▶ TEXTE FOURNI
··········

Pedro Rodriguez : “Le gouvernement prétend, à travers ces mesures, avoir choisi le chemin qui va de l’Onem à l’emploi. Il a en réalité fait le choix du chemin qui va de l’Onem au Cpas. Il a choisi le chemin qui éloignera le demandeur d’emploi de l’emploi. En vivant avec 3 euros par jour, quand il a payé son loyer et ses factures d’énergie, sa remise à l’emploi sera contrecarrée par les problèmes de surendettement, de santé, et de logement(…). Si on veut favoriser la remise à l’emploi, il est indispensable de prendre en compte les obstacles de la remise à l’emploi et par conséquent de remettre en question la dégressivité accrue des allocations. ”
La CSC attend du gouvernement une politique d’assainissement des finances publiques qui permette de relancer l’emploi et de lutter contre la pauvreté et l’exclusion au lieu de la favoriser. La CSC revendique un accompagnement de qualité et un suivi rapproché de toutes personne à la recherche d’un emploi. La CSC insiste également sur la nécessité de créer des emplois durables et de qualité.

··········

▶ MATÉRIEL PRÉSENTÉ
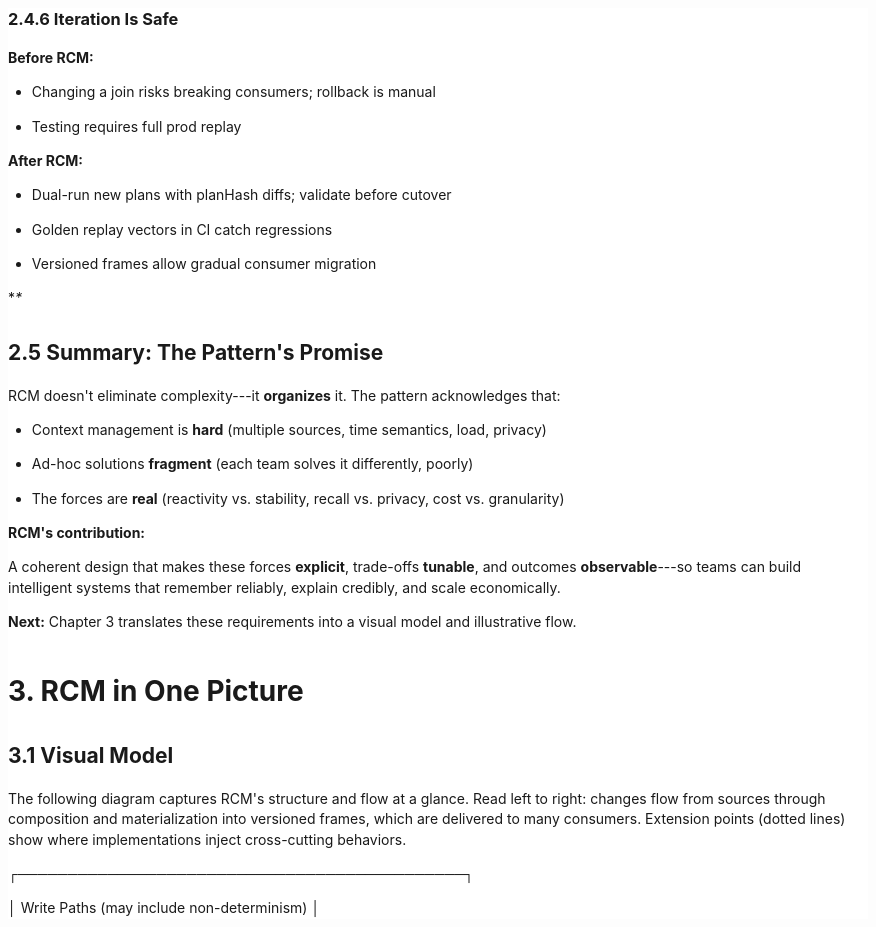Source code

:### **2.4.6 Iteration Is Safe**

**Before RCM:**

- Changing a join risks breaking consumers; rollback is manual

- Testing requires full prod replay

**After RCM:**

- Dual-run new plans with planHash diffs; validate before cutover

- Golden replay vectors in CI catch regressions

- Versioned frames allow gradual consumer migration

**\**

## **2.5 Summary: The Pattern\'s Promise**

RCM doesn\'t eliminate complexity---it **organizes** it. The pattern
acknowledges that:

- Context management is **hard** (multiple sources, time semantics,
  load, privacy)

- Ad-hoc solutions **fragment** (each team solves it differently,
  poorly)

- The forces are **real** (reactivity vs. stability, recall vs. privacy,
  cost vs. granularity)

**RCM\'s contribution:**

A coherent design that makes these forces **explicit**, trade-offs
**tunable**, and outcomes **observable**---so teams can build
intelligent systems that remember reliably, explain credibly, and scale
economically.

**Next:** Chapter 3 translates these requirements into a visual model
and illustrative flow.

# **3. RCM in One Picture**

## **3.1 Visual Model**

The following diagram captures RCM\'s structure and flow at a glance.
Read left to right: changes flow from sources through composition and
materialization into versioned frames, which are delivered to many
consumers. Extension points (dotted lines) show where implementations
inject cross-cutting behaviors.

┌─────────────────────────────────────────────┐

│ Write Paths (may include non-determinism) │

··········

▶ TÂCHE À RÉALISER
Indiquez si chacune des affirmations ci-dessous concorde avec le texte sur la position de la CSC. Répondez par oui ou par non et citez à l'identique les mots du texte qui permettent de trancher.
1. Selon Pedro Rodriguez, le chemin choisi par le gouvernement mène en réalité de l'Onem au Cpas.
2. La CSC juge secondaire la création d'emplois durables.
3. Pedro Rodriguez évoque le fait de vivre avec 3 euros par jour.

▶ RÉPONSE
1. Oui : « Il a en réalité fait le choix du chemin qui va de l’Onem au Cpas. »
2. Non : « La CSC insiste également sur la nécessité de créer des emplois durables et de qualité. »
3. Oui : « En vivant avec 3 euros par jour »